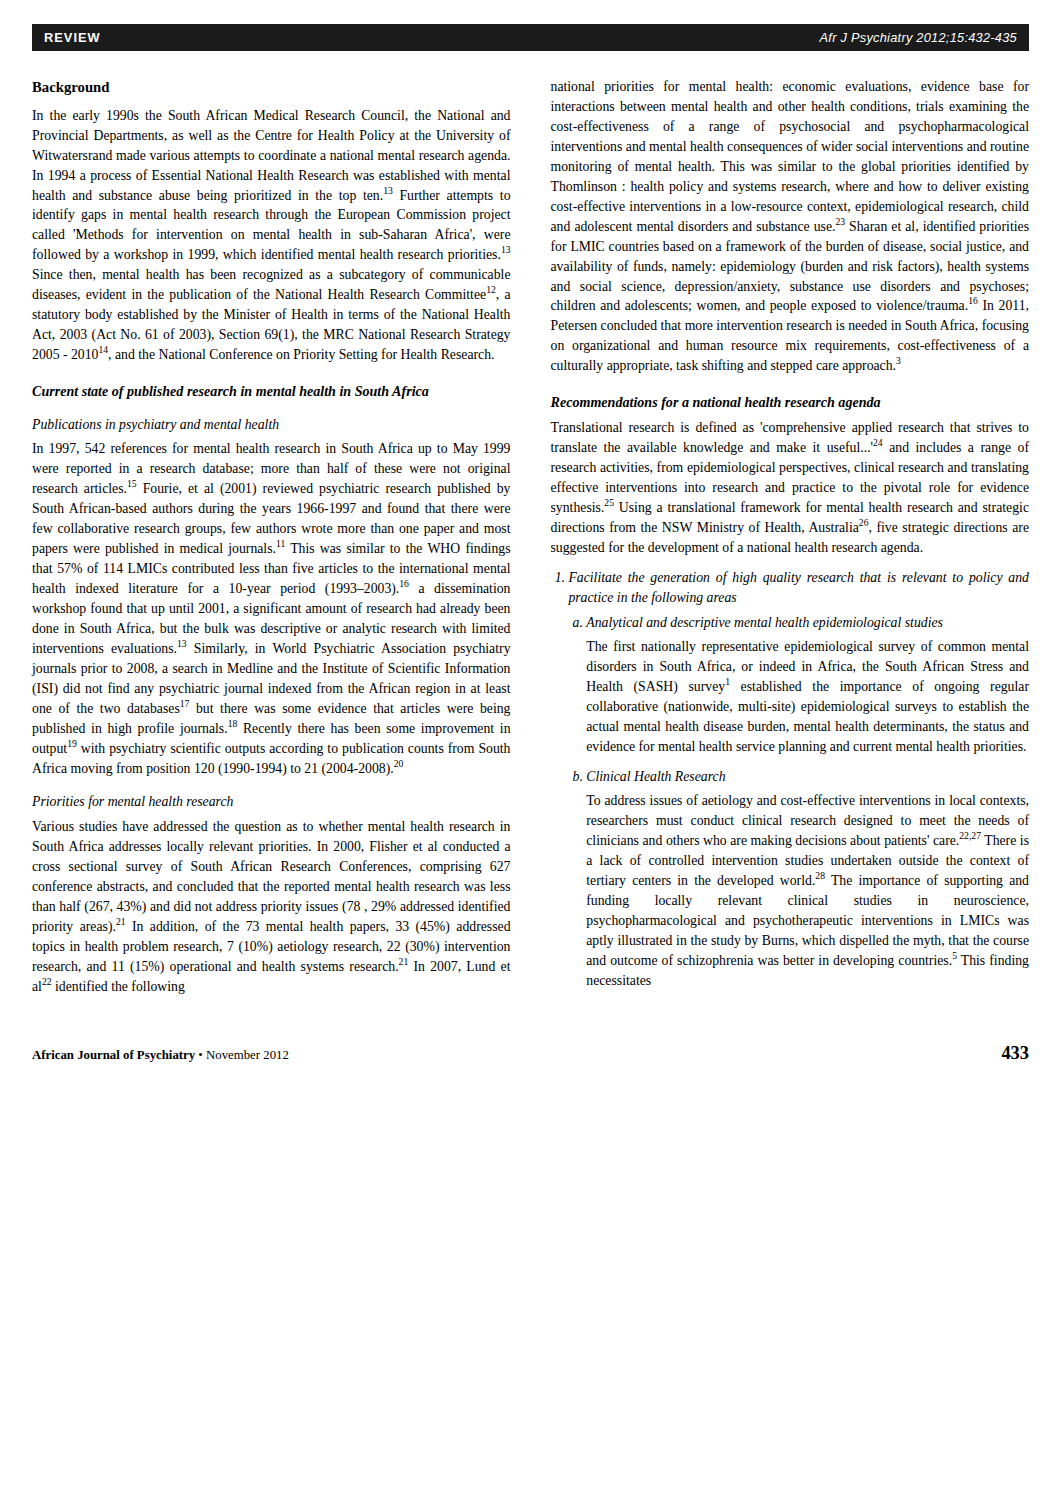Review
Afr J Psychiatry 2012;15:432-435
Background
In the early 1990s the South African Medical Research Council, the National and Provincial Departments, as well as the Centre for Health Policy at the University of Witwatersrand made various attempts to coordinate a national mental research agenda. In 1994 a process of Essential National Health Research was established with mental health and substance abuse being prioritized in the top ten.13 Further attempts to identify gaps in mental health research through the European Commission project called 'Methods for intervention on mental health in sub-Saharan Africa', were followed by a workshop in 1999, which identified mental health research priorities.13 Since then, mental health has been recognized as a subcategory of communicable diseases, evident in the publication of the National Health Research Committee12, a statutory body established by the Minister of Health in terms of the National Health Act, 2003 (Act No. 61 of 2003), Section 69(1), the MRC National Research Strategy 2005 - 201014, and the National Conference on Priority Setting for Health Research.
Current state of published research in mental health in South Africa
Publications in psychiatry and mental health
In 1997, 542 references for mental health research in South Africa up to May 1999 were reported in a research database; more than half of these were not original research articles.15 Fourie, et al (2001) reviewed psychiatric research published by South African-based authors during the years 1966-1997 and found that there were few collaborative research groups, few authors wrote more than one paper and most papers were published in medical journals.11 This was similar to the WHO findings that 57% of 114 LMICs contributed less than five articles to the international mental health indexed literature for a 10-year period (1993–2003).16 a dissemination workshop found that up until 2001, a significant amount of research had already been done in South Africa, but the bulk was descriptive or analytic research with limited interventions evaluations.13 Similarly, in World Psychiatric Association psychiatry journals prior to 2008, a search in Medline and the Institute of Scientific Information (ISI) did not find any psychiatric journal indexed from the African region in at least one of the two databases17 but there was some evidence that articles were being published in high profile journals.18 Recently there has been some improvement in output19 with psychiatry scientific outputs according to publication counts from South Africa moving from position 120 (1990-1994) to 21 (2004-2008).20
Priorities for mental health research
Various studies have addressed the question as to whether mental health research in South Africa addresses locally relevant priorities. In 2000, Flisher et al conducted a cross sectional survey of South African Research Conferences, comprising 627 conference abstracts, and concluded that the reported mental health research was less than half (267, 43%) and did not address priority issues (78 , 29% addressed identified priority areas).21 In addition, of the 73 mental health papers, 33 (45%) addressed topics in health problem research, 7 (10%) aetiology research, 22 (30%) intervention research, and 11 (15%) operational and health systems research.21 In 2007, Lund et al22 identified the following
national priorities for mental health: economic evaluations, evidence base for interactions between mental health and other health conditions, trials examining the cost-effectiveness of a range of psychosocial and psychopharmacological interventions and mental health consequences of wider social interventions and routine monitoring of mental health. This was similar to the global priorities identified by Thomlinson : health policy and systems research, where and how to deliver existing cost-effective interventions in a low-resource context, epidemiological research, child and adolescent mental disorders and substance use.23 Sharan et al, identified priorities for LMIC countries based on a framework of the burden of disease, social justice, and availability of funds, namely: epidemiology (burden and risk factors), health systems and social science, depression/anxiety, substance use disorders and psychoses; children and adolescents; women, and people exposed to violence/trauma.16 In 2011, Petersen concluded that more intervention research is needed in South Africa, focusing on organizational and human resource mix requirements, cost-effectiveness of a culturally appropriate, task shifting and stepped care approach.3
Recommendations for a national health research agenda
Translational research is defined as 'comprehensive applied research that strives to translate the available knowledge and make it useful...'24 and includes a range of research activities, from epidemiological perspectives, clinical research and translating effective interventions into research and practice to the pivotal role for evidence synthesis.25 Using a translational framework for mental health research and strategic directions from the NSW Ministry of Health, Australia26, five strategic directions are suggested for the development of a national health research agenda.
Facilitate the generation of high quality research that is relevant to policy and practice in the following areas
Analytical and descriptive mental health epidemiological studies
The first nationally representative epidemiological survey of common mental disorders in South Africa, or indeed in Africa, the South African Stress and Health (SASH) survey1 established the importance of ongoing regular collaborative (nationwide, multi-site) epidemiological surveys to establish the actual mental health disease burden, mental health determinants, the status and evidence for mental health service planning and current mental health priorities.
Clinical Health Research
To address issues of aetiology and cost-effective interventions in local contexts, researchers must conduct clinical research designed to meet the needs of clinicians and others who are making decisions about patients' care.22,27 There is a lack of controlled intervention studies undertaken outside the context of tertiary centers in the developed world.28 The importance of supporting and funding locally relevant clinical studies in neuroscience, psychopharmacological and psychotherapeutic interventions in LMICs was aptly illustrated in the study by Burns, which dispelled the myth, that the course and outcome of schizophrenia was better in developing countries.5 This finding necessitates
African Journal of Psychiatry • November 2012
433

- _Problem requirements_:
Leaving every picture aside, repeat the listing exactly.

- _Result_:
Review
Afr J Psychiatry 2012;15:432-435
Background
In the early 1990s the South African Medical Research Council, the National and Provincial Departments, as well as the Centre for Health Policy at the University of Witwatersrand made various attempts to coordinate a national mental research agenda. In 1994 a process of Essential National Health Research was established with mental health and substance abuse being prioritized in the top ten.13 Further attempts to identify gaps in mental health research through the European Commission project called 'Methods for intervention on mental health in sub-Saharan Africa', were followed by a workshop in 1999, which identified mental health research priorities.13 Since then, mental health has been recognized as a subcategory of communicable diseases, evident in the publication of the National Health Research Committee12, a statutory body established by the Minister of Health in terms of the National Health Act, 2003 (Act No. 61 of 2003), Section 69(1), the MRC National Research Strategy 2005 - 201014, and the National Conference on Priority Setting for Health Research.
Current state of published research in mental health in South Africa
Publications in psychiatry and mental health
In 1997, 542 references for mental health research in South Africa up to May 1999 were reported in a research database; more than half of these were not original research articles.15 Fourie, et al (2001) reviewed psychiatric research published by South African-based authors during the years 1966-1997 and found that there were few collaborative research groups, few authors wrote more than one paper and most papers were published in medical journals.11 This was similar to the WHO findings that 57% of 114 LMICs contributed less than five articles to the international mental health indexed literature for a 10-year period (1993–2003).16 a dissemination workshop found that up until 2001, a significant amount of research had already been done in South Africa, but the bulk was descriptive or analytic research with limited interventions evaluations.13 Similarly, in World Psychiatric Association psychiatry journals prior to 2008, a search in Medline and the Institute of Scientific Information (ISI) did not find any psychiatric journal indexed from the African region in at least one of the two databases17 but there was some evidence that articles were being published in high profile journals.18 Recently there has been some improvement in output19 with psychiatry scientific outputs according to publication counts from South Africa moving from position 120 (1990-1994) to 21 (2004-2008).20
Priorities for mental health research
Various studies have addressed the question as to whether mental health research in South Africa addresses locally relevant priorities. In 2000, Flisher et al conducted a cross sectional survey of South African Research Conferences, comprising 627 conference abstracts, and concluded that the reported mental health research was less than half (267, 43%) and did not address priority issues (78 , 29% addressed identified priority areas).21 In addition, of the 73 mental health papers, 33 (45%) addressed topics in health problem research, 7 (10%) aetiology research, 22 (30%) intervention research, and 11 (15%) operational and health systems research.21 In 2007, Lund et al22 identified the following
national priorities for mental health: economic evaluations, evidence base for interactions between mental health and other health conditions, trials examining the cost-effectiveness of a range of psychosocial and psychopharmacological interventions and mental health consequences of wider social interventions and routine monitoring of mental health. This was similar to the global priorities identified by Thomlinson : health policy and systems research, where and how to deliver existing cost-effective interventions in a low-resource context, epidemiological research, child and adolescent mental disorders and substance use.23 Sharan et al, identified priorities for LMIC countries based on a framework of the burden of disease, social justice, and availability of funds, namely: epidemiology (burden and risk factors), health systems and social science, depression/anxiety, substance use disorders and psychoses; children and adolescents; women, and people exposed to violence/trauma.16 In 2011, Petersen concluded that more intervention research is needed in South Africa, focusing on organizational and human resource mix requirements, cost-effectiveness of a culturally appropriate, task shifting and stepped care approach.3
Recommendations for a national health research agenda
Translational research is defined as 'comprehensive applied research that strives to translate the available knowledge and make it useful...'24 and includes a range of research activities, from epidemiological perspectives, clinical research and translating effective interventions into research and practice to the pivotal role for evidence synthesis.25 Using a translational framework for mental health research and strategic directions from the NSW Ministry of Health, Australia26, five strategic directions are suggested for the development of a national health research agenda.
Facilitate the generation of high quality research that is relevant to policy and practice in the following areas
Analytical and descriptive mental health epidemiological studies
The first nationally representative epidemiological survey of common mental disorders in South Africa, or indeed in Africa, the South African Stress and Health (SASH) survey1 established the importance of ongoing regular collaborative (nationwide, multi-site) epidemiological surveys to establish the actual mental health disease burden, mental health determinants, the status and evidence for mental health service planning and current mental health priorities.
Clinical Health Research
To address issues of aetiology and cost-effective interventions in local contexts, researchers must conduct clinical research designed to meet the needs of clinicians and others who are making decisions about patients' care.22,27 There is a lack of controlled intervention studies undertaken outside the context of tertiary centers in the developed world.28 The importance of supporting and funding locally relevant clinical studies in neuroscience, psychopharmacological and psychotherapeutic interventions in LMICs was aptly illustrated in the study by Burns, which dispelled the myth, that the course and outcome of schizophrenia was better in developing countries.5 This finding necessitates
African Journal of Psychiatry • November 2012
433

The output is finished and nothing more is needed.